Mortgage Rates Decline, But So Do Home Sales

WASHINGTON–Mortgage rates fell further, but it hasn’t been enough to spark an increase in home sales.

According to Freddie Mac:

  • 30-year fixed-rate mortgage (FRM) averaged 3.42% with an average 0.5 point for the week ending September 29, 2016, down from one week earlier when it averaged 3.48%. A year ago at this time, the 30-year FRM averaged 3.85%.
  • 15-year FRM this week averaged 2.72% with an average 0.5 point, down from last week when it averaged 2.76%. A year ago at this time, the 15-year FRM averaged 3.07%.
  • 5-year Treasury-indexed hybrid adjustable-rate mortgage (ARM) averaged 2.81% this week with an average 0.4 point, up from last week when it averaged 2.80%. A year ago, the 5-year ARM averaged 2.91%.

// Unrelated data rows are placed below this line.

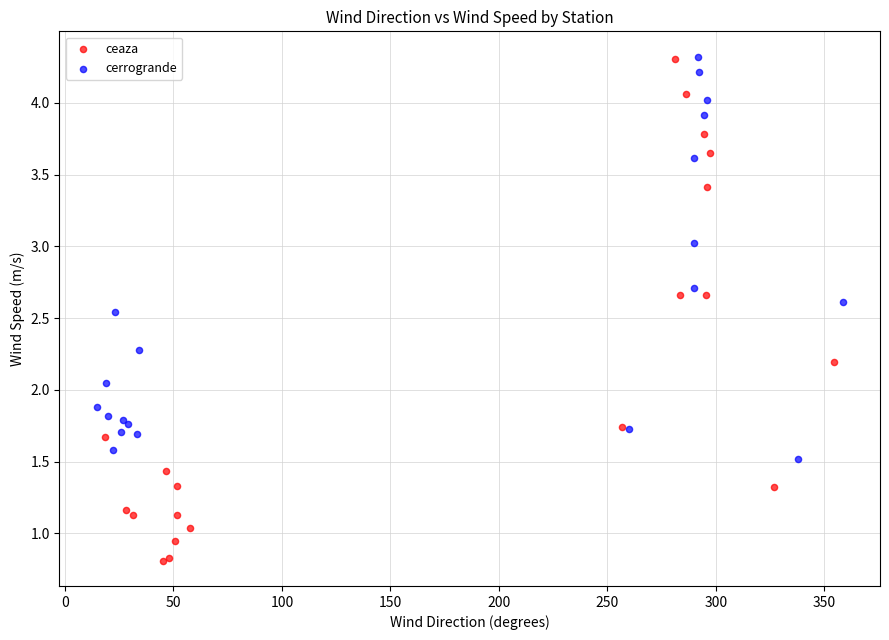

Which series has the largest Y range (max minus min)?

ceaza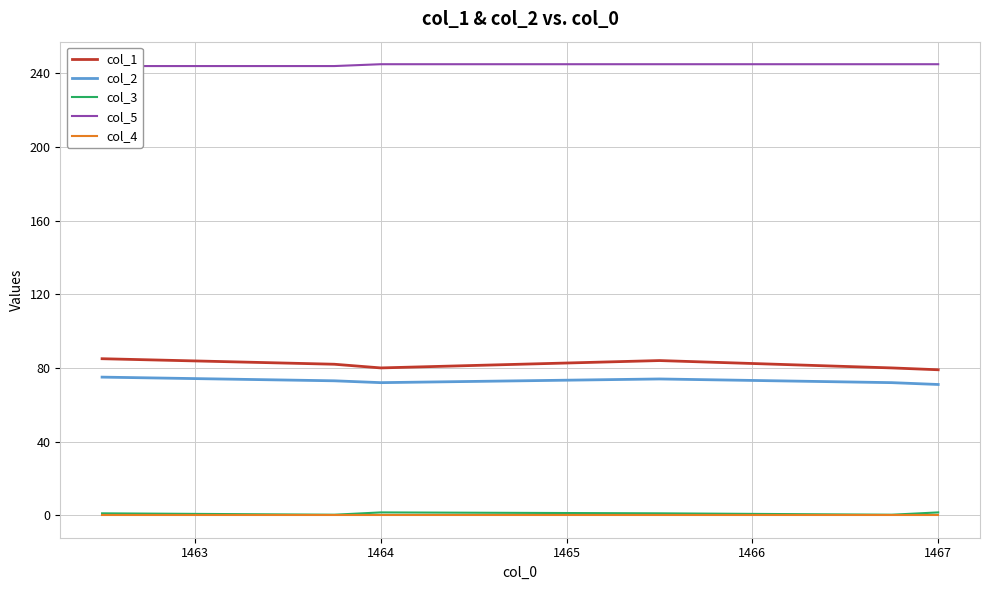

List the series in order of their peak value, lowest first.

col_4, col_3, col_2, col_1, col_5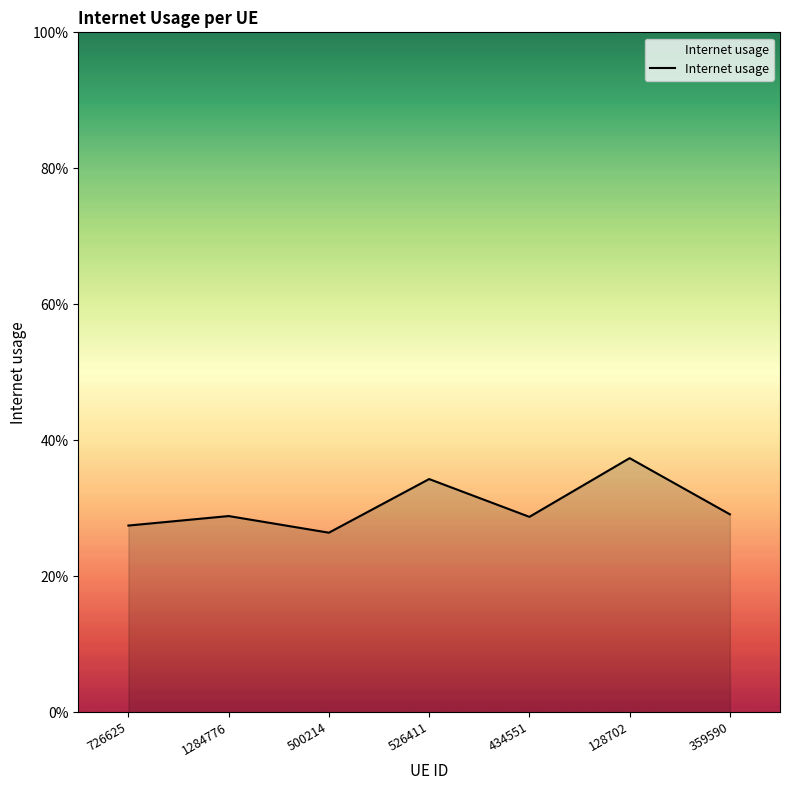

What is the maximum value shown in the chart?

0.4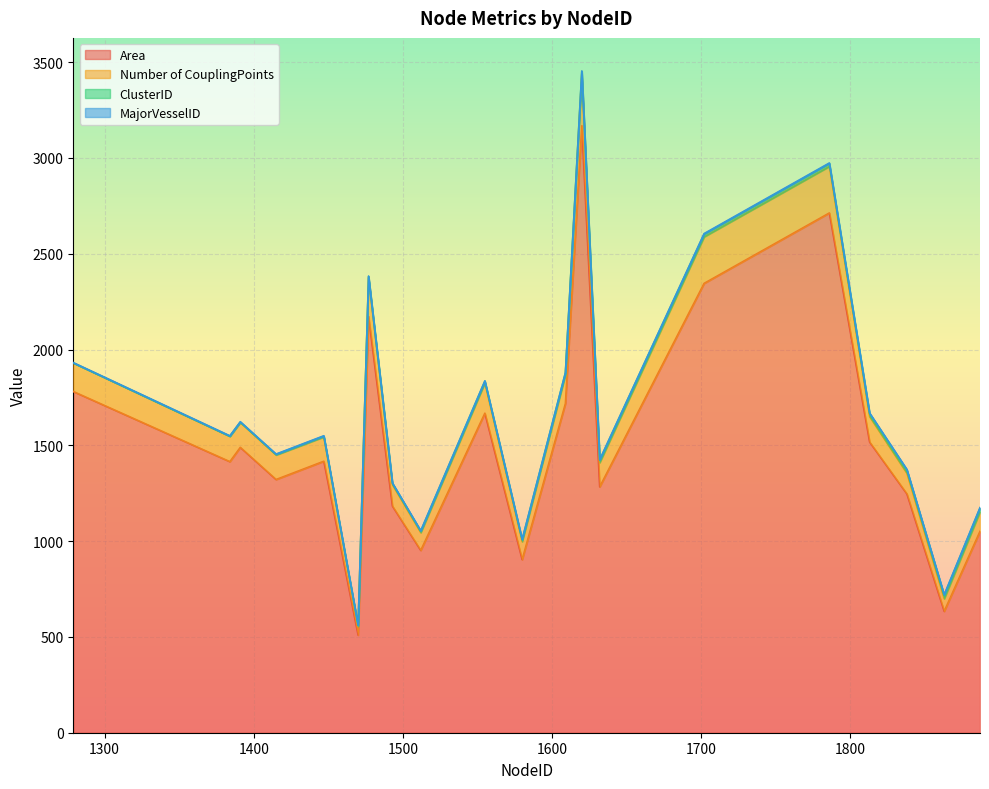

Which has a higher value, 1863 or 1391?

1391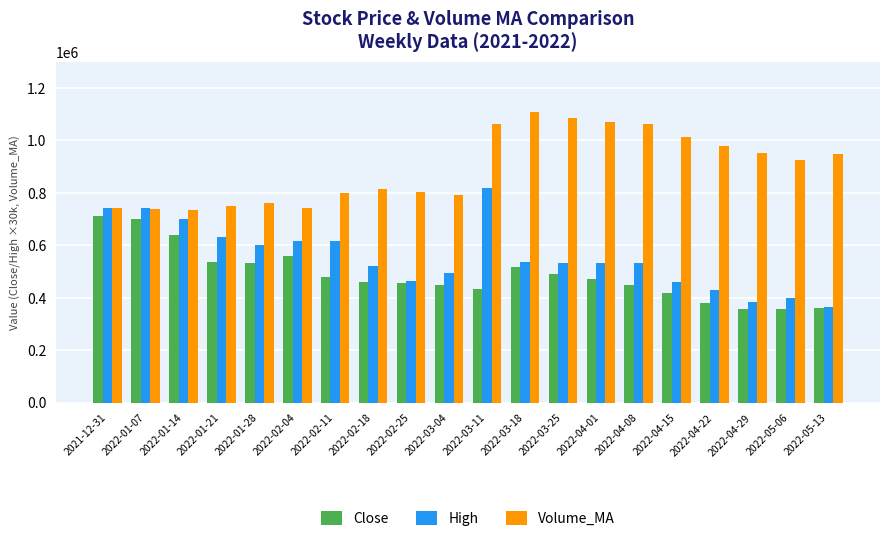

What is the difference between the Volume_MA values at 2022-04-01 and 2022-02-11?

270468.2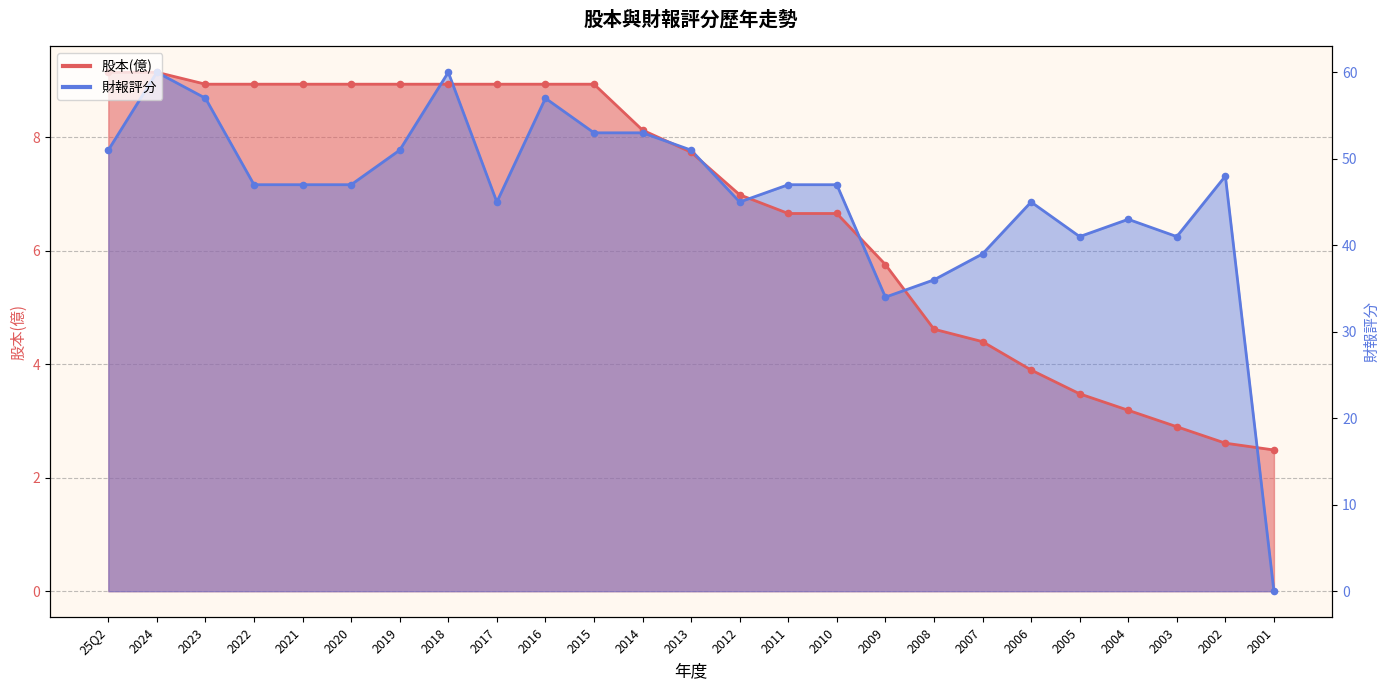

Which series has the largest Y range (max minus min)?

財報評分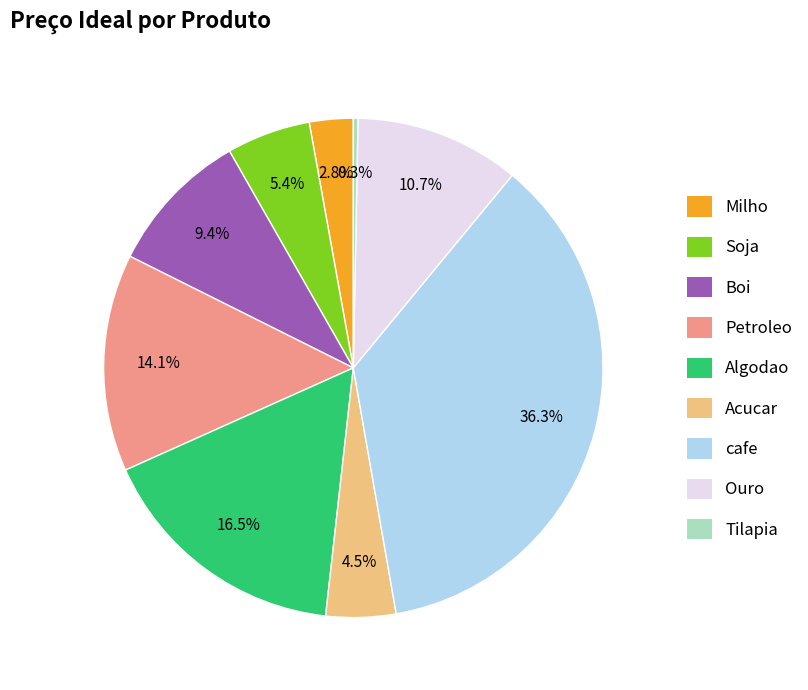

How many slices are in this pie chart?

9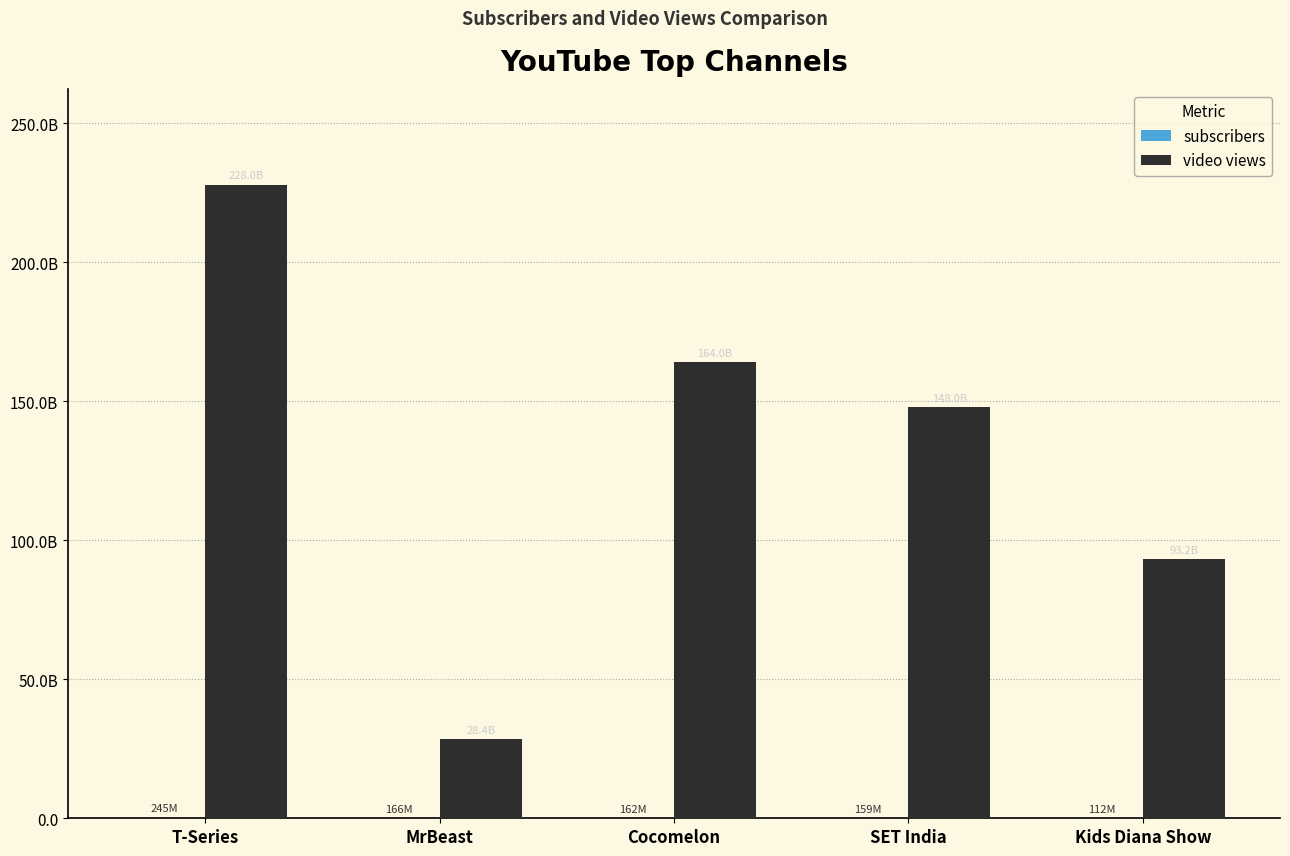

Which series has the widest spread of values?

video views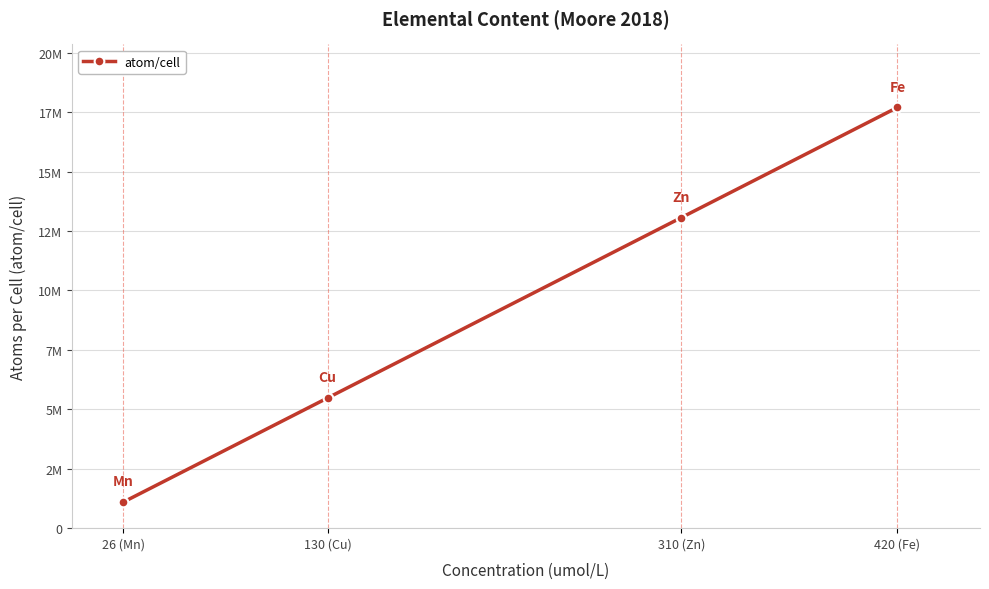

What is the maximum value shown in the chart?

17698800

Meanwhile, the National Association of Realtors reported that pending home sales resumed their downward trend in August, declining by 2.4%.  It was the third time in four months that pending sales have failed to exceed the previous month's numbers.

The NAR reported its Pending Home Sales Index (PHSI), a forward-looking indicator based on home purchase contracts signed, was 108.5 in August compared to 111.2 in July and at the lowest level since a reading of 105.4 in January 2016.  August's pending sales were also slightly (0.2%) lower than in August 2015.